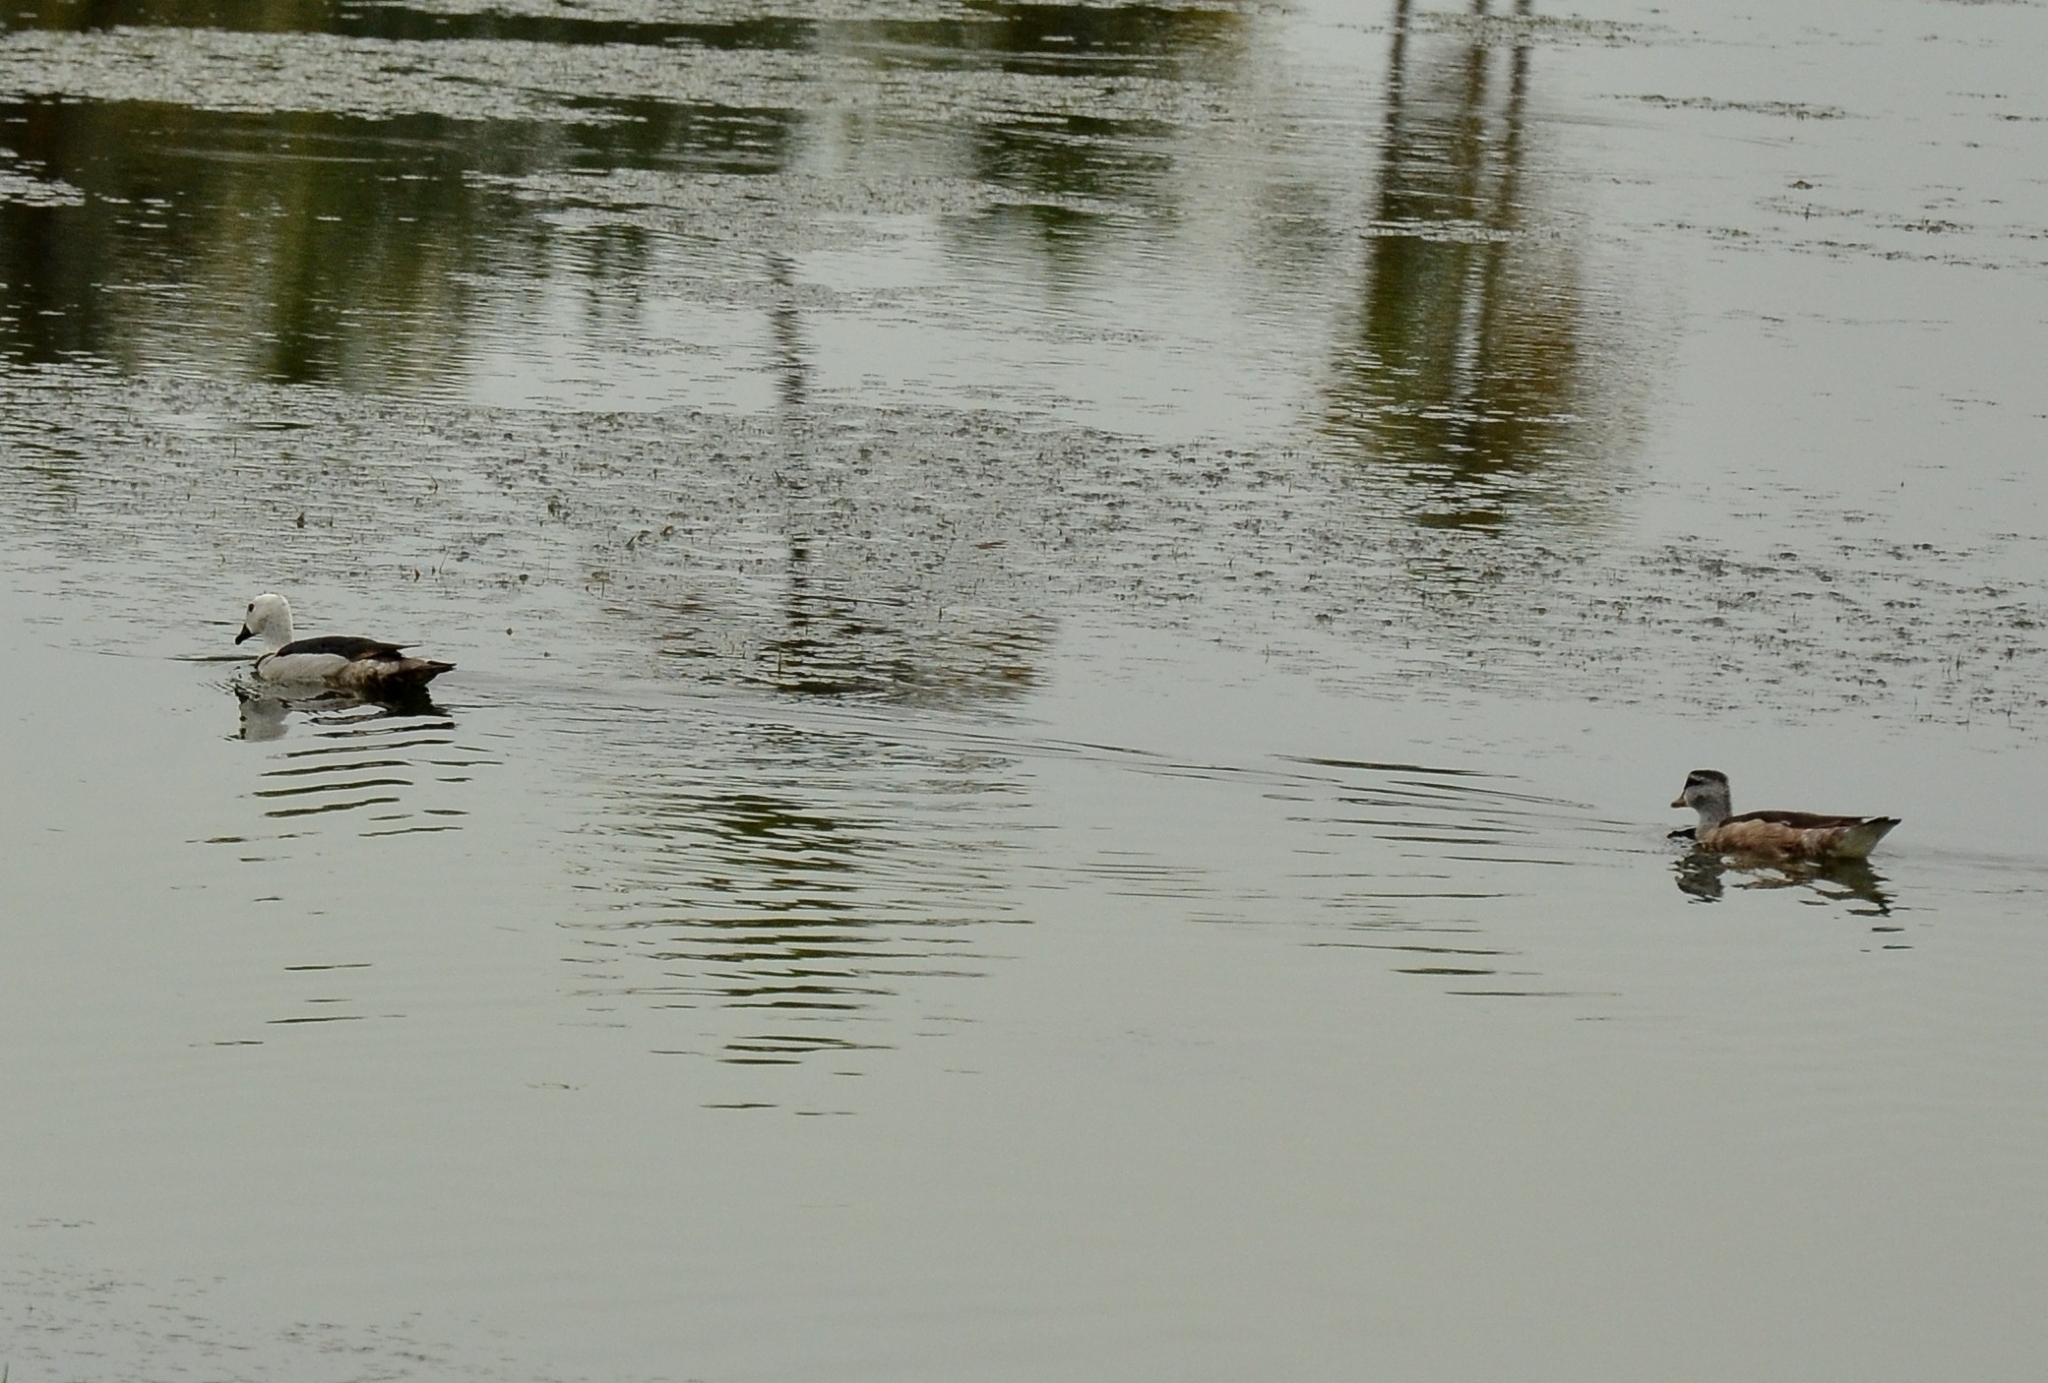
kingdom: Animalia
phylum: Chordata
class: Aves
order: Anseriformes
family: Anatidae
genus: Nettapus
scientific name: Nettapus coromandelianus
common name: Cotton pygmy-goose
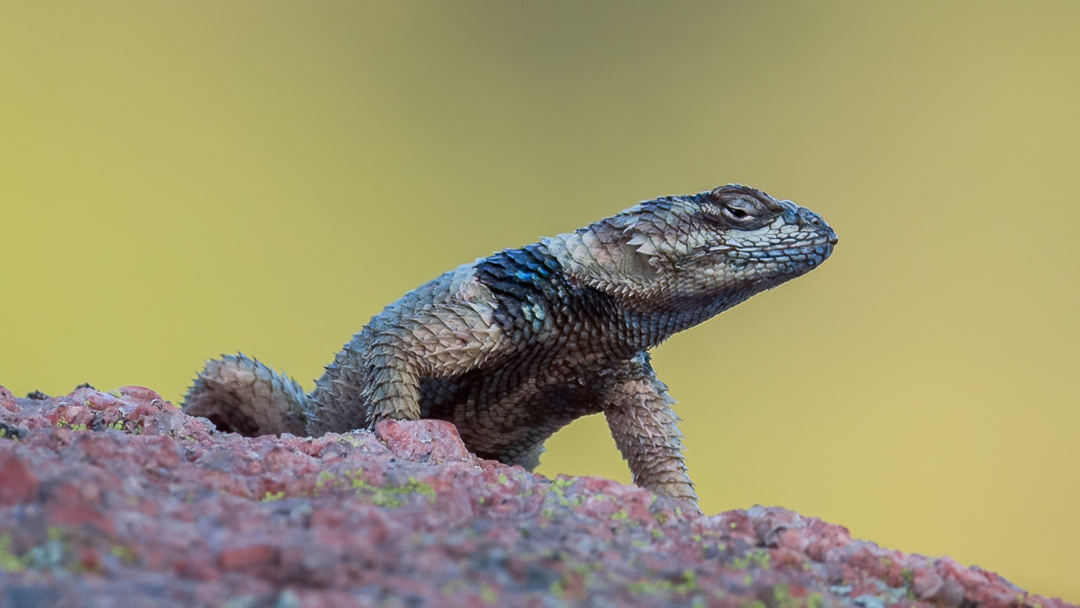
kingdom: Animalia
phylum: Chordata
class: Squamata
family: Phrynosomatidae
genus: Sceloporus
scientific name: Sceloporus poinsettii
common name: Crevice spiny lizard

***

> **Task prompt**:
Extract every text line from the material above, keeping each line character for character and in its original order, and leave the pictures out of your answer.

> **The response**:
kingdom: Animalia
phylum: Chordata
class: Aves
order: Anseriformes
family: Anatidae
genus: Nettapus
scientific name: Nettapus coromandelianus
common name: Cotton pygmy-goose
kingdom: Animalia
phylum: Chordata
class: Squamata
family: Phrynosomatidae
genus: Sceloporus
scientific name: Sceloporus poinsettii
common name: Crevice spiny lizard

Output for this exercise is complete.